Parece que ha pasado un siglo desde que acabó la pandemia, pero hace solo unos meses aún entrábamos embozados en las farmacias. Algunas imágenes de aquellos días nunca se borrarán de nuestra memoria. Destaco hoy una. No es particularmente dramática, si se la compara con muchas otras. Me refiero a la que dejó la rueda de prensa ofrecida por Trump el 23 de abril de 2020, en la que animó al pueblo norteamericano a que se inyectara lejía para combatir el coronavirus. No parece que Trump dijera esa estupidez movido por sádica maldad, sino por una ignorancia extrema de lo que afirma la ciencia al respecto. Sentada a su lado, descompuesta, la doctora Birx, asesora presidencial, buscaba una piedra bajo la que esconderse. La persona más poderosa del mundo alentaba (y no sería la última vez) una masacre entre sus ciudadanos, mientras quien en tan incómoda situación actuaba de portavoz de la ciencia no decía ni una palabra.

En una democracia, ¿cuál debe ser el papel que juegue la ciencia en la elaboración de políticas públicas? En los años sesenta fueron muchos los intelectuales que, situados a ambos lados del espectro ideológico, alertaron de los peligros que traería consigo el gobierno de la ciencia (o «tecnocracia»). Ciencia y técnica fueron vistas como herramientas encaminadas a imponer un régimen totalitario (que para la izquierda encarnaba el capitalista feroz y para la derecha el planificador estalinista: Marcuse y Hayek cogidos de la mano). Visto el rostro que se le quedó a Birx en la rueda de prensa, parece que después de todo la cosa no ha ido tan lejos, y que el poder de la ciencia no resulta hoy tan terrible como se pensó en su día. El gobierno no ha quedado en manos de técnicos y científicos desprovistos de alma, aunque sí en las de tipos estrafalarios como Trump.

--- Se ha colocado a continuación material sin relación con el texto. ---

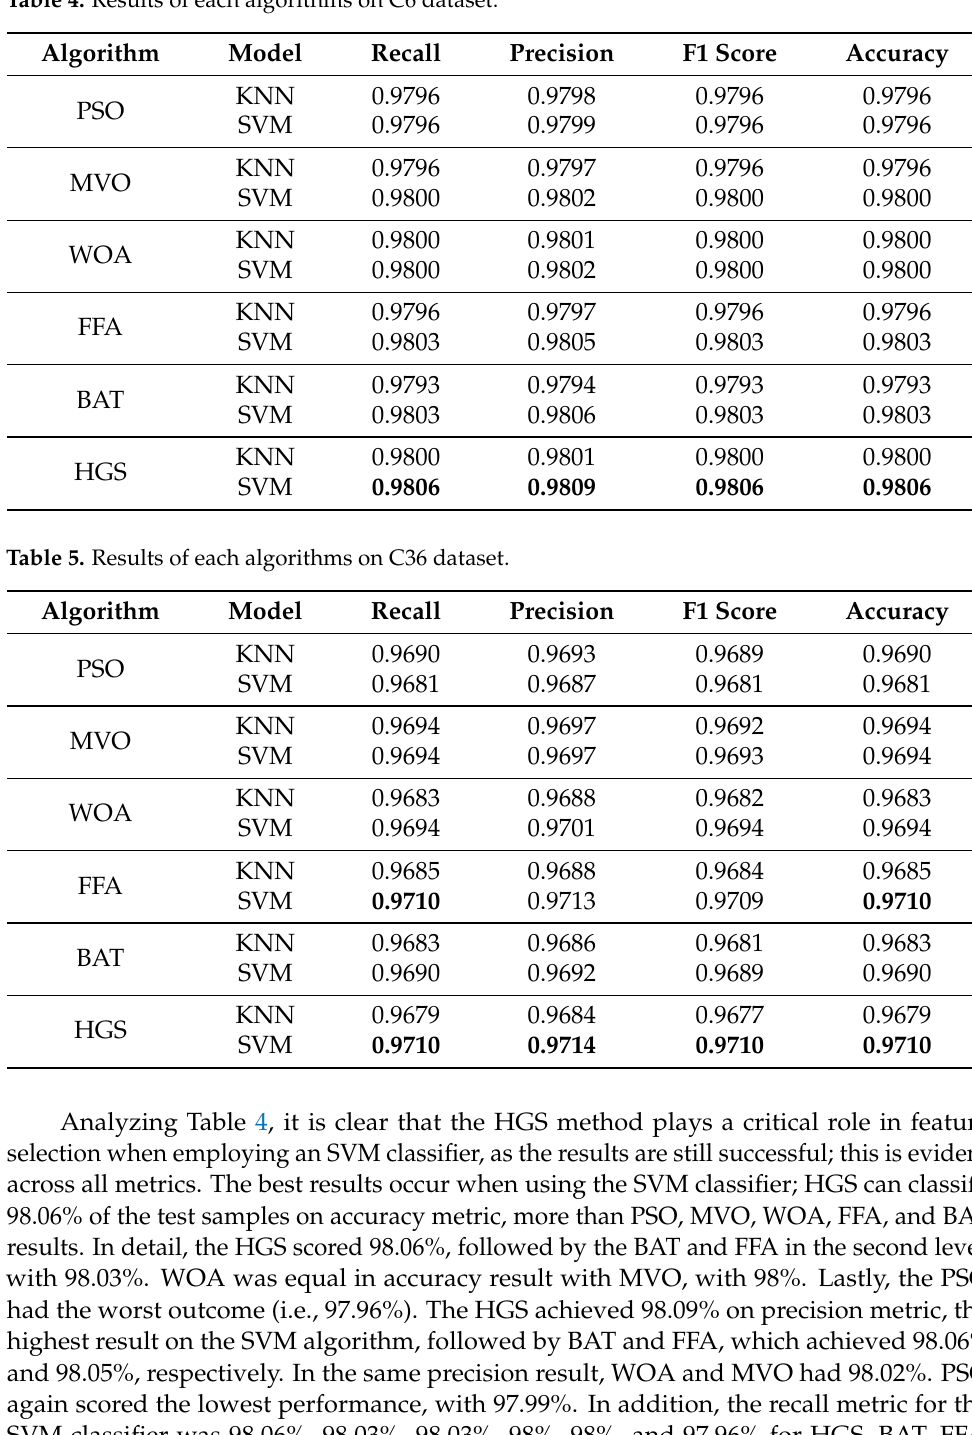
Table 4. Results of each algorithms on C6 dataset.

En una democracia los logros científicos se hallan al servicio del decisor político, y es bueno que así sea -ya que es este quien, por el mandato de las urnas, articula la voluntad popular (perdonen si peco de ingenuo)-. La maldad o la bondad de las aplicaciones técnicas de la ciencia no reside en la propia ciencia, sino en la gestión política que se hace de ella. Con la ciencia lo mismo se puede erradicar la malaria que destrozar Hiroshima. Pero -y esta es la idea que aquí apunto– existen males que, simplemente, la ciencia (o, más bien, su conocimiento por parte de un público ilustrado) no permite. Si lo piensan, no es poca cosa. Los aztecas sacrificaban vidas humanas para persuadir a un sol caprichoso de que saliera cada amanecer. Es seguro que no hubieran tolerado tales sacrificios si desde su infancia hubiesen aprendido que el sol no sale por ninguna parte.

Es de destacar que, en los cuatro días posteriores a las declaraciones de Trump, en la ciudad de Nueva York solo se contabilizaron cien casos de envenenamiento por ingesta de desinfectante, lo que para una población de nueve millones de habitantes dice mucho del neoyorkino medio. ¿Se debió esa escasa mortalidad únicamente al aviso que, pocas horas después del mugido presidencial, lanzaron los científicos e incluso los propios fabricantes? Pienso que no. Creo que esa catástrofe se evitó gracias a que el americano corriente sabe que la lejía es buena para desinfectar fregaderos, no pulmones. Fueron la ciencia y su difusión entre la ciudadanía las que evitaron la tragedia, pese a la súbita mudez sufrida ese día por la doctora Birx, abducida por el gárrulo Mr. Trump.